> _Exercise instructions_
Rewrite the material below with every "chart" changed to "graph" and everything else left the same. Leave out the pictures.

───── Data records

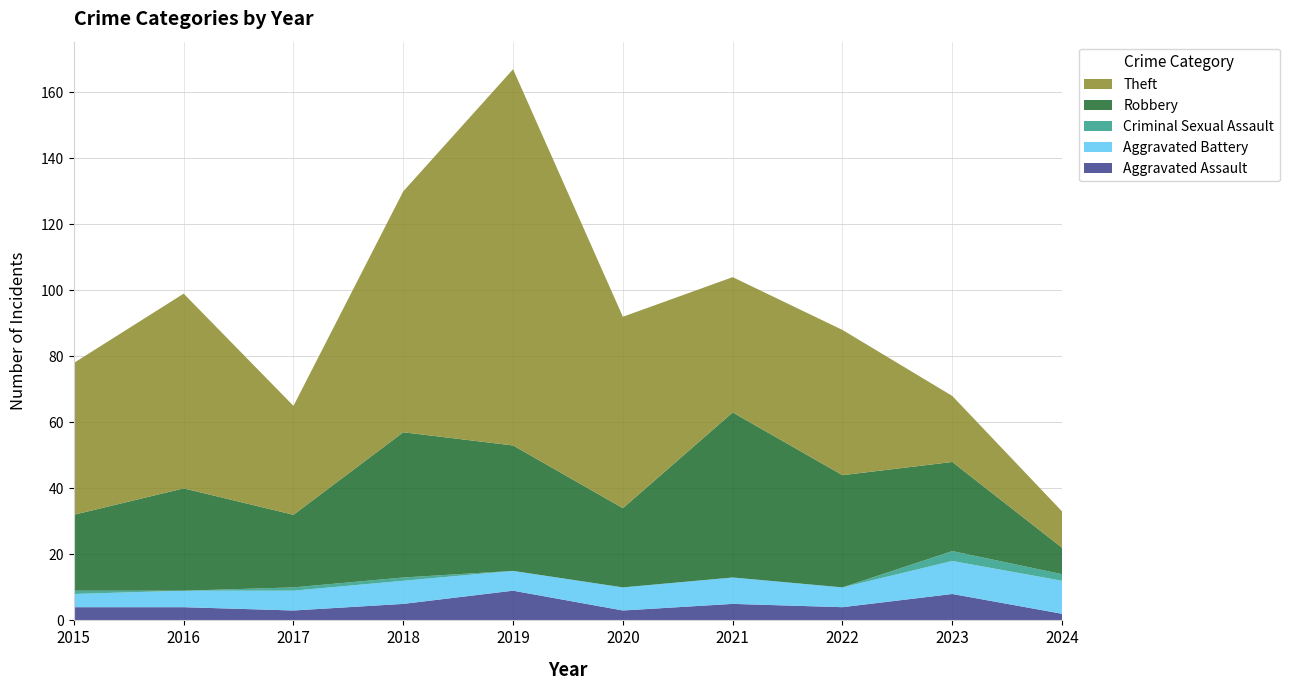

Reading right to left, list all the values displayed in this chart.

Aggravated Assault: 2	8	4	5	3	9	5	3	4	4
Aggravated Battery: 10	10	6	8	7	6	7	6	5	4
Criminal Sexual Assault: 2	3	0	0	0	0	1	1	0	1
Robbery: 8	27	34	50	24	38	44	22	31	23
Theft: 11	20	44	41	58	114	73	33	59	46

──────────

> _Result_
Reading right to left, list all the values displayed in this graph.

Aggravated Assault: 2	8	4	5	3	9	5	3	4	4
Aggravated Battery: 10	10	6	8	7	6	7	6	5	4
Criminal Sexual Assault: 2	3	0	0	0	0	1	1	0	1
Robbery: 8	27	34	50	24	38	44	22	31	23
Theft: 11	20	44	41	58	114	73	33	59	46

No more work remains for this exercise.